第五話目となります。・・・またしてもお気に入り登録が増え、アクセス数も激増・・・っ! 正直本人脅えております。ちゃんと読ませる構成が出来るのか?と。言い知れぬプレッシャーと、励みが同時にのしかかって何ともいえない気分です。どうもありがとう御座います!感想まで頂いて、悪い点ももっと考えて構成していきたいと思います。ありがとう御座います!

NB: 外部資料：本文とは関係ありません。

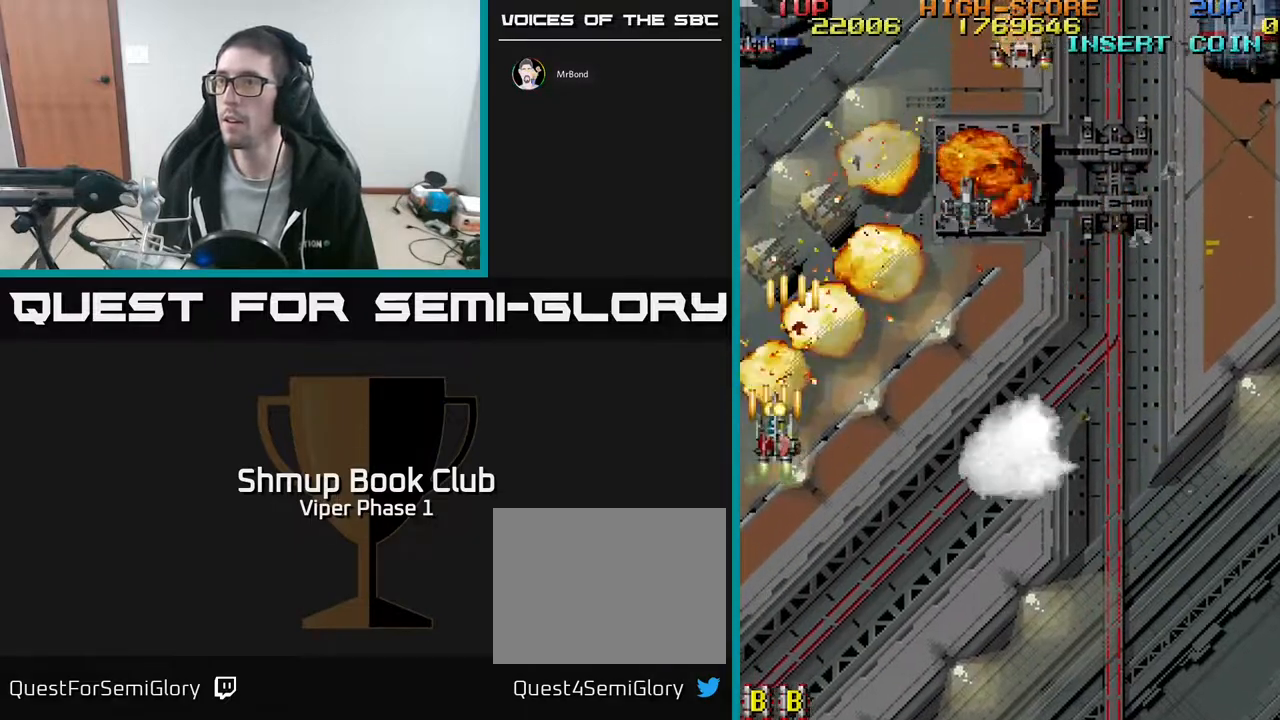
{"buttons": ["A", "DPAD_UP"], "left_stick": "center", "events": [[17, "DPAD_RIGHT", "down"], [500, "DPAD_RIGHT", "up"]]}
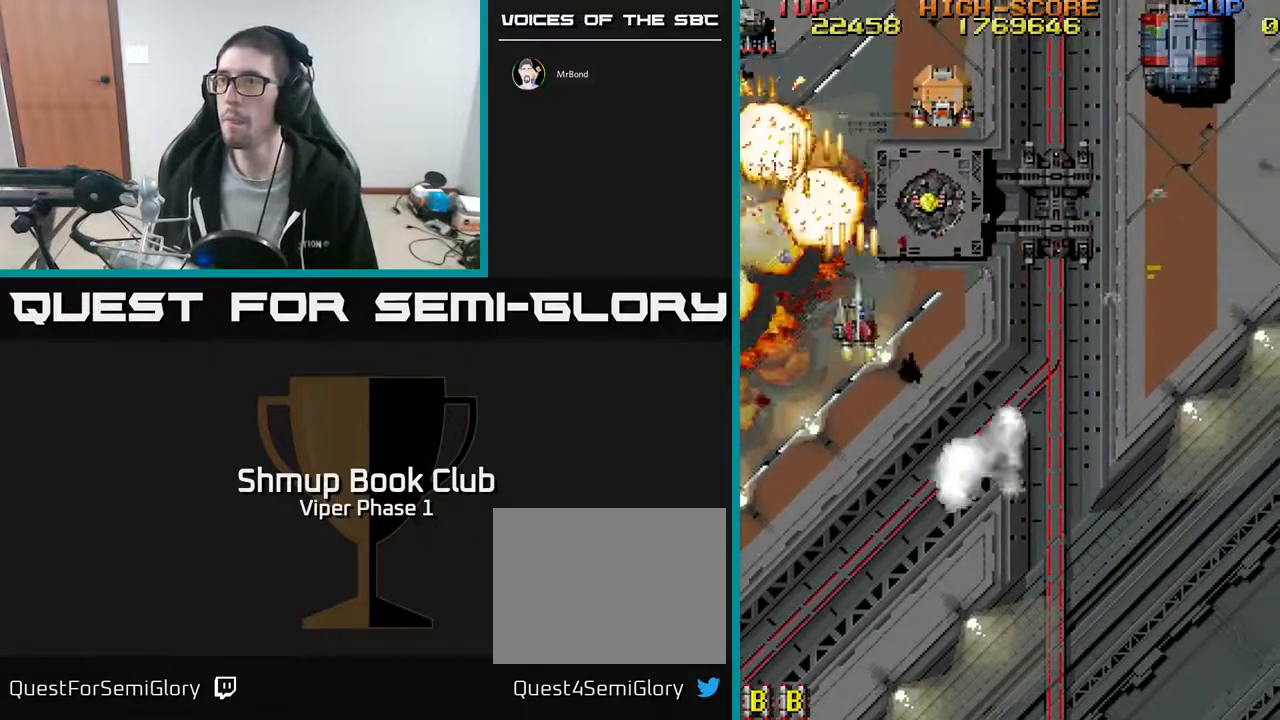
{"buttons": ["A", "DPAD_LEFT"], "left_stick": "center", "events": [[50, "DPAD_LEFT", "down"], [233, "DPAD_UP", "up"]]}
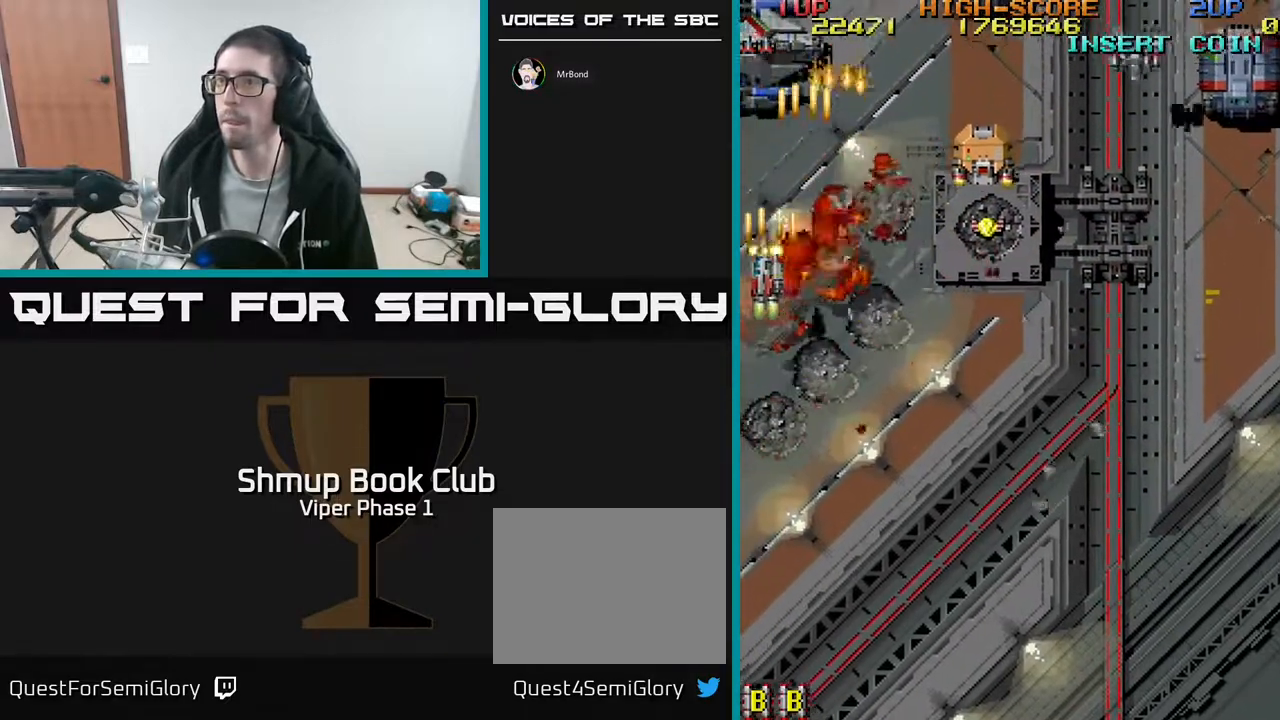
{"buttons": ["A", "DPAD_RIGHT"], "left_stick": "center", "events": [[83, "DPAD_LEFT", "up"], [100, "DPAD_RIGHT", "down"], [117, "DPAD_UP", "down"], [267, "DPAD_UP", "up"], [333, "DPAD_DOWN", "down"], [500, "DPAD_DOWN", "up"]]}
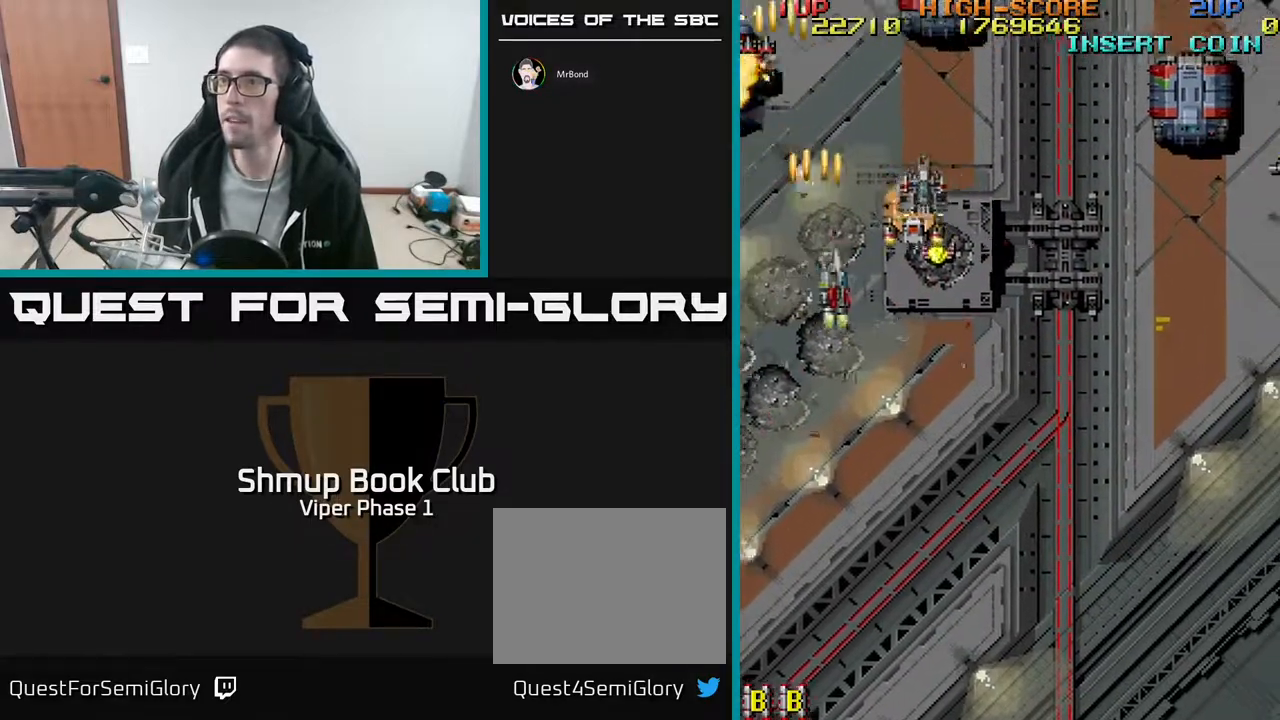
{"buttons": ["A", "DPAD_UP"], "left_stick": "center", "events": [[233, "DPAD_DOWN", "down"], [433, "DPAD_DOWN", "up"], [450, "DPAD_RIGHT", "up"], [467, "DPAD_UP", "down"]]}
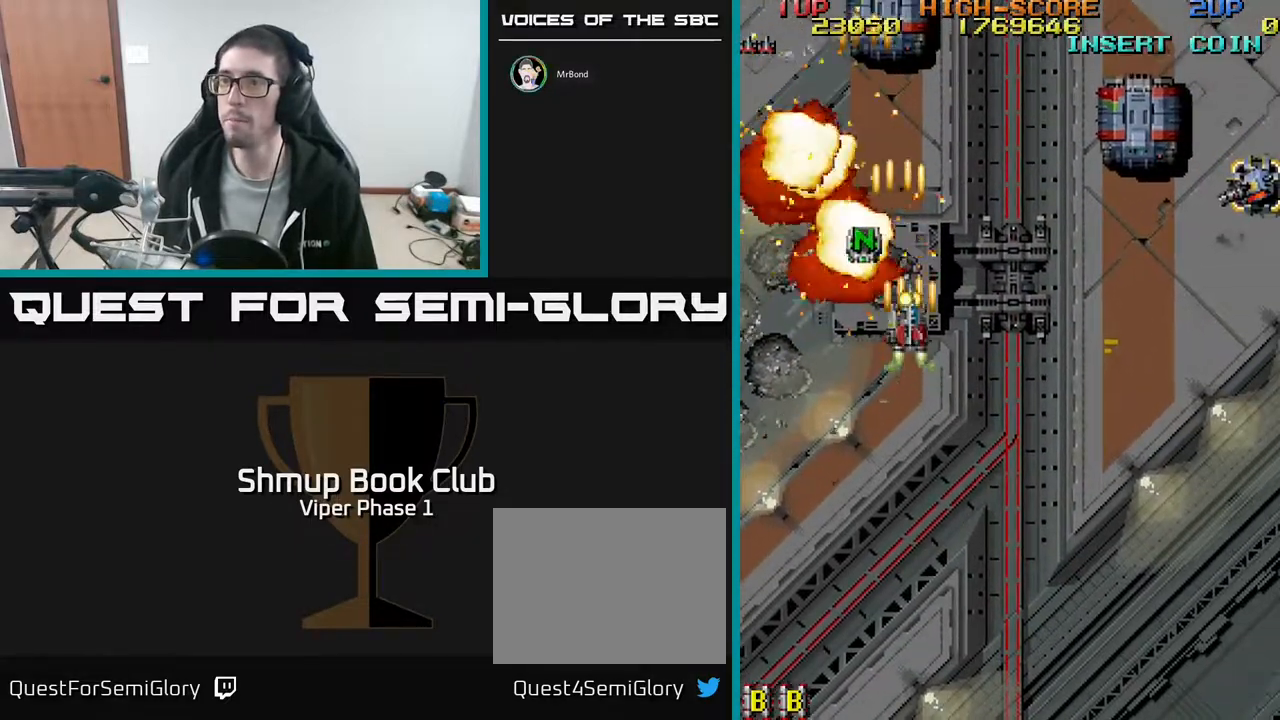
{"buttons": ["A", "DPAD_DOWN", "DPAD_RIGHT"], "left_stick": "center", "events": [[133, "DPAD_UP", "up"], [150, "DPAD_RIGHT", "down"], [167, "DPAD_DOWN", "down"]]}
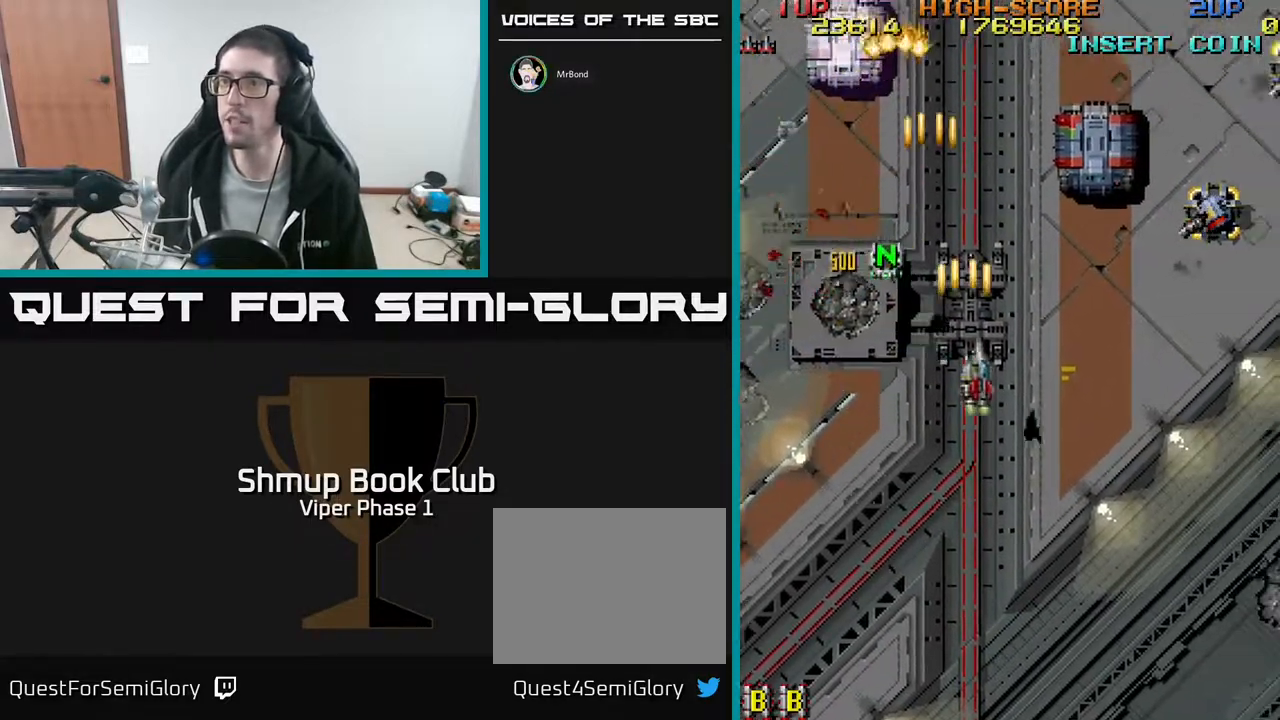
{"buttons": ["A", "DPAD_RIGHT"], "left_stick": "center", "events": [[150, "DPAD_DOWN", "up"]]}
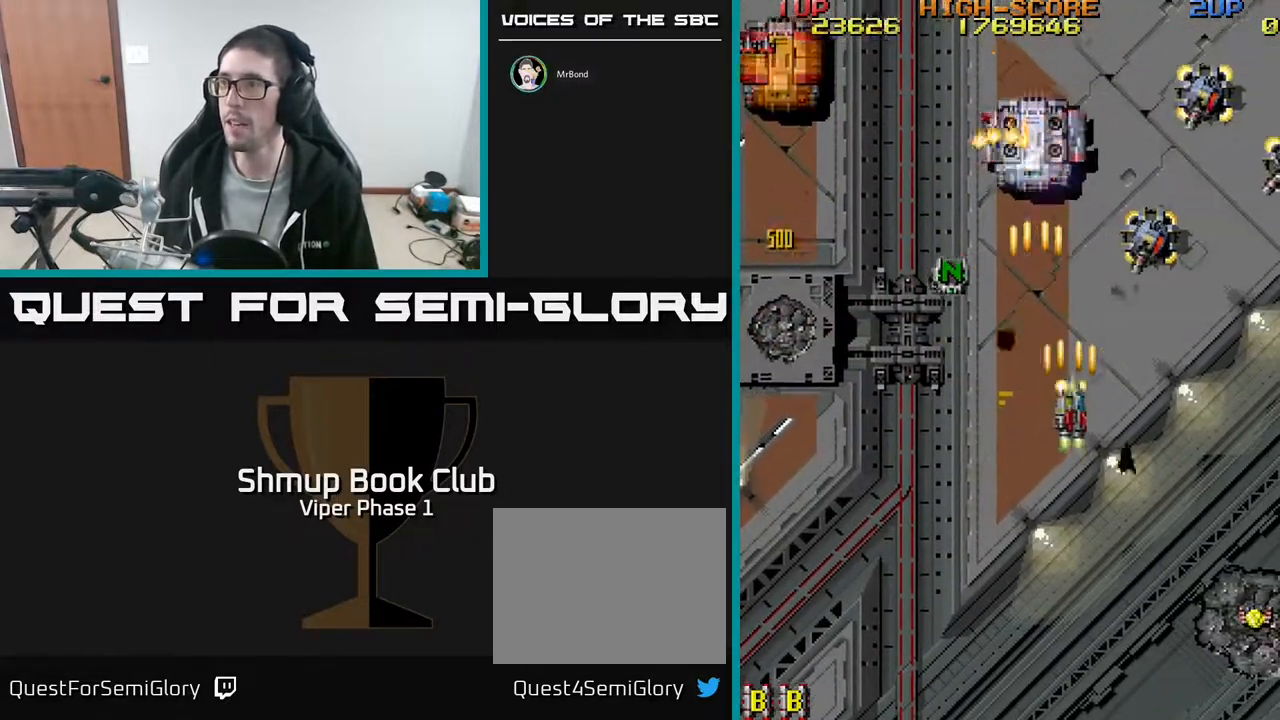
{"buttons": ["A", "DPAD_DOWN"], "left_stick": "center", "events": [[383, "DPAD_DOWN", "down"], [450, "DPAD_RIGHT", "up"]]}
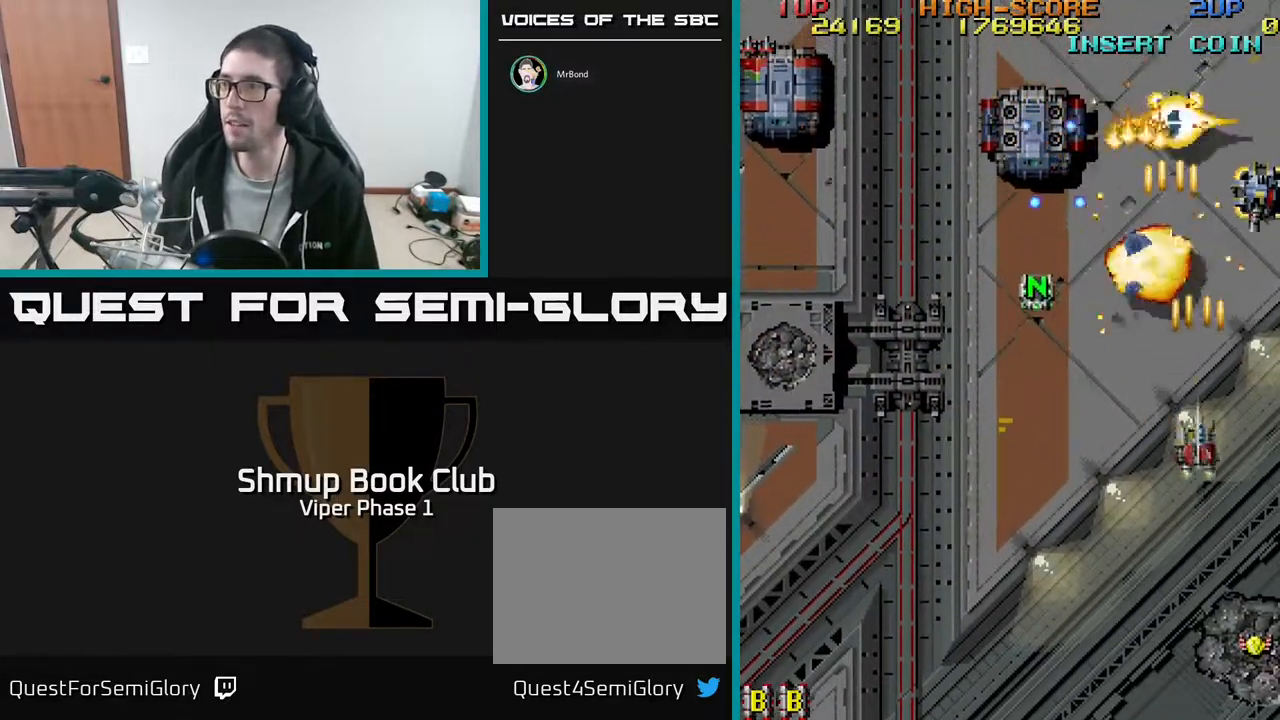
{"buttons": ["A", "DPAD_DOWN", "DPAD_RIGHT"], "left_stick": "center", "events": [[300, "DPAD_RIGHT", "down"]]}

追記:文章がおかしい所がありましたので、訂正致しました。

「オーミ!?気をしっかり持ってよ!ねぇ!!」

「グ…ガァァァァァァッ!」


駄目。まるで声が届いて無い。このままじゃまたあの時みたいに。


「さぁ。大人しくして下さい!」

「きゃっ!ちょっと!無茶しないでリカルド!」

「ミディさん。少し我慢して下さいませ。彼を何とか目覚めさせてみせましょう!」

そういうと、リカルドは、細かく打撃をオーミに打ち込んで、他のリンカー達から意識を自分のみに絞らせているのかな。

 そんな横で小さくなったリセルが語りかけてきた。

「ちょっとメディ。貴女もほら!ちゃんと呼びかけなさい!! …正直押さえつけられる自信は微塵も無いですわ。」


激しくオーミを打つリカルド。けれど、ただ手を振るそれだけの動作で、リカルドのガードごし吹き飛ばし、地面に叩きつけてしまった。

「大丈夫?!リカルドっリセル!!」

「だっ…大丈夫に見えますの?!全くなんて怪力ですの…意識が少し飛びかけましてよ!?」

「恐ろしい腕力ですね。それに硬い。私よりも遥かに防御も攻撃も高い様です」

「困りましたわねぇ。もう少し耐えて下さいませね、リカルド」

「承知」

再び、二人はオーミに向かってきたけれど、オーミの意識を二人に向ける事は出来ても…。


「グァァァァァァァァアアッ!」


押さえつけにかかった他のリンカー達を軽くなぎ払ってしまう。

「オーミ!ほら私の声聞こえないの!? もう…フェンリル?どうなってるの!?」

「…確立は五分といった筈だ。残念ながら力の…狂気の渦に耐え切れなかった様だ」

「そ…そんな、なんとかならないの!?」

「我でも不可能だ。可能性があるとすれば、小僧自身の精神力にかけるしか無い」

「オーミの…精神力」


「全くもう…どういう力をしていますの!? 以前にドレイクを相手にした事がありましたけど…

 それに勝るとも劣らない、お馬鹿力ですわっ!」

「本当ですね…見た目は私達とサイズは変わらないのに、何かとてつもなく大きな生物を相手にしている様ですよ」

二人とも万策尽きた顔をしている…、本当にもう…オーミのバカ!しっかりしてよ!!


「グ・・・ゥ」

ん?あれ?でもおかしい。行動が鈍いような。まだ意識が完全に失われて無くて、中で逆らっているのかも・・・。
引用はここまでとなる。